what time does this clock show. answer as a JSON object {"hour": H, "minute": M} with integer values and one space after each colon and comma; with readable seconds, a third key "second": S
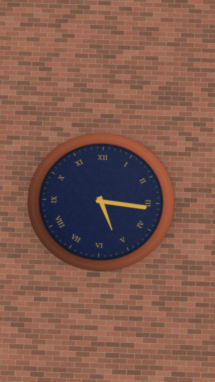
{"hour": 5, "minute": 16}
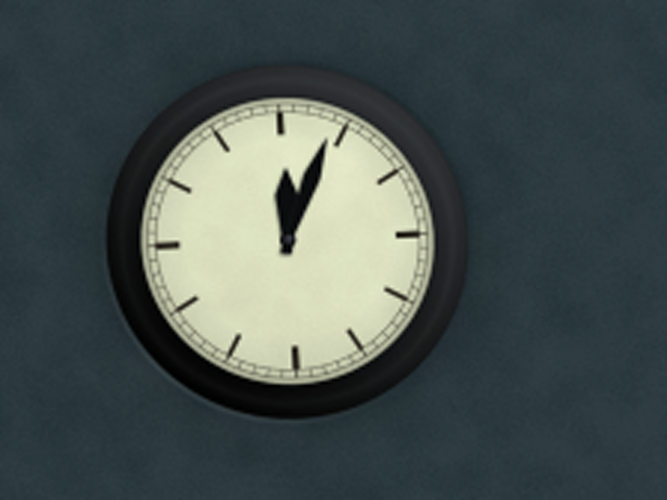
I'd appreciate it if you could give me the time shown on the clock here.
12:04
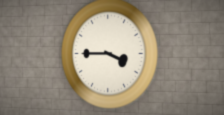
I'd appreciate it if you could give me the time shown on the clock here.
3:45
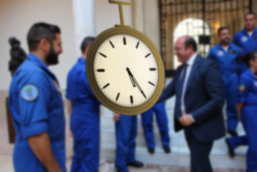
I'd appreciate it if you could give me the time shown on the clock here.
5:25
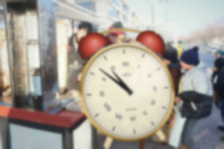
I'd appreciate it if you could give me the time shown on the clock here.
10:52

(YOUR TASK): Format the lines above as a Markdown table with the columns Row and Text, putting each line in its own numbered row. Skip any blank lines and leave the pictures out.

(SOLVED EXERCISE):
| Row | Text |
|---|---|
| 1 | what time does this clock show. answer as a JSON object {"hour": H, "minute": M} with integer values and one space after each colon and comma; with readable seconds, a third key "second": S |
| 2 | {"hour": 5, "minute": 16} |
| 3 | I'd appreciate it if you could give me the time shown on the clock here. |
| 4 | 12:04 |
| 5 | I'd appreciate it if you could give me the time shown on the clock here. |
| 6 | 3:45 |
| 7 | I'd appreciate it if you could give me the time shown on the clock here. |
| 8 | 5:25 |
| 9 | I'd appreciate it if you could give me the time shown on the clock here. |
| 10 | 10:52 |